An f/6.4 high end apo with a custom design for field flattening is an enticing option in an era when Astro-physics has apparently abandoned the four inch fast apochromatic market for good. Even with Televue and Takahashi marketing options in the f/5 range, the consumer market can’t seem to have enough superbly built 4” fast scopes. Weirdly, the 105mm was at first on display in a 1.25 inch configuration, which one salesman suggested would be the standard default. We certainly would hope not! Here’s a fast scope with a field flattener that ought to mate perfectly with Pentax’s own exquisite 30XW and 40XW oculars for dazzling views of the milky way. It would be criminal neglect to have this thing arrive at your door, beautifully boxed, with pristine optics, a $4.2k price tag, and a 1.25” diagonal jammed in on the end. Surely the company will not plan on making customers buy an accessory to accept a two inch diagonal?

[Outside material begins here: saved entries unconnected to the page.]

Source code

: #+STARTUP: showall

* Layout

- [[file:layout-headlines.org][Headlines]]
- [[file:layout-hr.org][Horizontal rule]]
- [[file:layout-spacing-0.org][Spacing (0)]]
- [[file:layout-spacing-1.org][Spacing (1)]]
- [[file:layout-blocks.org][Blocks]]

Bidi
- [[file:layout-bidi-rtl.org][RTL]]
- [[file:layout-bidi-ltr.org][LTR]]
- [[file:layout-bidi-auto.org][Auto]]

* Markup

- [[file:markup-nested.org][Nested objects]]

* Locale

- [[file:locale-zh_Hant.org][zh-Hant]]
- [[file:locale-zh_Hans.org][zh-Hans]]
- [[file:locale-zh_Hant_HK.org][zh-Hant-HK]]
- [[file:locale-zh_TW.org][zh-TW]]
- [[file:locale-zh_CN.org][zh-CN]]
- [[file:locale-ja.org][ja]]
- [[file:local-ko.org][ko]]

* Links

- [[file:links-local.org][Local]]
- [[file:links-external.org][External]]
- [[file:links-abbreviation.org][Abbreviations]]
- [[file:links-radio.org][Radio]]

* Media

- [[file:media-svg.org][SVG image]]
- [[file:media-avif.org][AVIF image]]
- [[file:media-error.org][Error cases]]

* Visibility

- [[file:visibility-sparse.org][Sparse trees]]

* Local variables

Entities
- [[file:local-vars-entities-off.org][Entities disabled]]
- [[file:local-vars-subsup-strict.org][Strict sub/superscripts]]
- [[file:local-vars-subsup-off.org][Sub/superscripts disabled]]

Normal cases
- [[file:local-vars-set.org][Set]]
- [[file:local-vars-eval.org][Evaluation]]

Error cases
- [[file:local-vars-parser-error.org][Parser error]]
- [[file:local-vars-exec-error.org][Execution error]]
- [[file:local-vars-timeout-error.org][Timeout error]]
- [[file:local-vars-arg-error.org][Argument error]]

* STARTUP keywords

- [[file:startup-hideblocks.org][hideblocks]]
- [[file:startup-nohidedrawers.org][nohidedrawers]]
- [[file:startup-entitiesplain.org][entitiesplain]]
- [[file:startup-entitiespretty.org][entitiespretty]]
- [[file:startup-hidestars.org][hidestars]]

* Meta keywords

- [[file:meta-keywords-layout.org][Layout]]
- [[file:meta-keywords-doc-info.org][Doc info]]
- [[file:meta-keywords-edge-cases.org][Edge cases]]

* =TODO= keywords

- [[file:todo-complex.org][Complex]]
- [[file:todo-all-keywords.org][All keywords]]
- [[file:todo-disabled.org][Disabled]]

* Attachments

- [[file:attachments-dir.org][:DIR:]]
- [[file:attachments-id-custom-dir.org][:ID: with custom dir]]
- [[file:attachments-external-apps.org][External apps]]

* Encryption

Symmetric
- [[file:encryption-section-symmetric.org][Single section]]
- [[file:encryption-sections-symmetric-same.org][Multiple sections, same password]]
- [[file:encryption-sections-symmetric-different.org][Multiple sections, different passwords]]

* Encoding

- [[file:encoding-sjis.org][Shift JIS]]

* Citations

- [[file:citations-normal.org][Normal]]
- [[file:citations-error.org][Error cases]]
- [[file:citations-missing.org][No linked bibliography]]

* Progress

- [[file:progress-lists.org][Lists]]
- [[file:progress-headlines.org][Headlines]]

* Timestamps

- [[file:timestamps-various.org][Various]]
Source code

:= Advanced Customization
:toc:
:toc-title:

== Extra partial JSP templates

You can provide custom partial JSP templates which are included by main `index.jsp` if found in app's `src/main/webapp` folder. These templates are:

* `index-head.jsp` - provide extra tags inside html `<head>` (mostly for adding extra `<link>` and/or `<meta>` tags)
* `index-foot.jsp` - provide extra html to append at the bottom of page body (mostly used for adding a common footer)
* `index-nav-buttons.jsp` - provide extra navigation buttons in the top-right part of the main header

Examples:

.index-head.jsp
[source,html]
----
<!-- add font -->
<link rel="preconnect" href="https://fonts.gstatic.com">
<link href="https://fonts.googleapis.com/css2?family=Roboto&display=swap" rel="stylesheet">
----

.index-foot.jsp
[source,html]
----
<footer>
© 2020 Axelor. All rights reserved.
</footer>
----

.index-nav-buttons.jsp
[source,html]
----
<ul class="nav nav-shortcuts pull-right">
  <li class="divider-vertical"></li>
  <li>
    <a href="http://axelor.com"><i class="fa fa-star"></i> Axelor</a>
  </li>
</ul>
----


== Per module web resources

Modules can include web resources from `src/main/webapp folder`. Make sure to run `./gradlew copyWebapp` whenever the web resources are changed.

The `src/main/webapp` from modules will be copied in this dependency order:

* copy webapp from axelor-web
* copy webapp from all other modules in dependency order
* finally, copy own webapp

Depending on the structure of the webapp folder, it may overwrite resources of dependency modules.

It is, of course, always difficult to second guess a corporation and its decisions. Perhaps there is a higher rationality behind these designs, of which I am unaware. The product line is awesome in its optical quality. But the underlying rationality, how the designs are intended to meet the actual needs of astronomers in the field and how the company intends to market its products as an integrated whole: this is not evident from a look at Pentax’s current and planned offerings. The company appears to make fantastic equipment and throw it out on the market with no eye to the principal competition, market trends in binoviewing and astrophotography, and with no particular consideration of how its own products mate with other high-end astronomy product offerings—neither those of its competitors, nor, more surprisingly, those of its own making. Which is why it is the Pentax Perplex.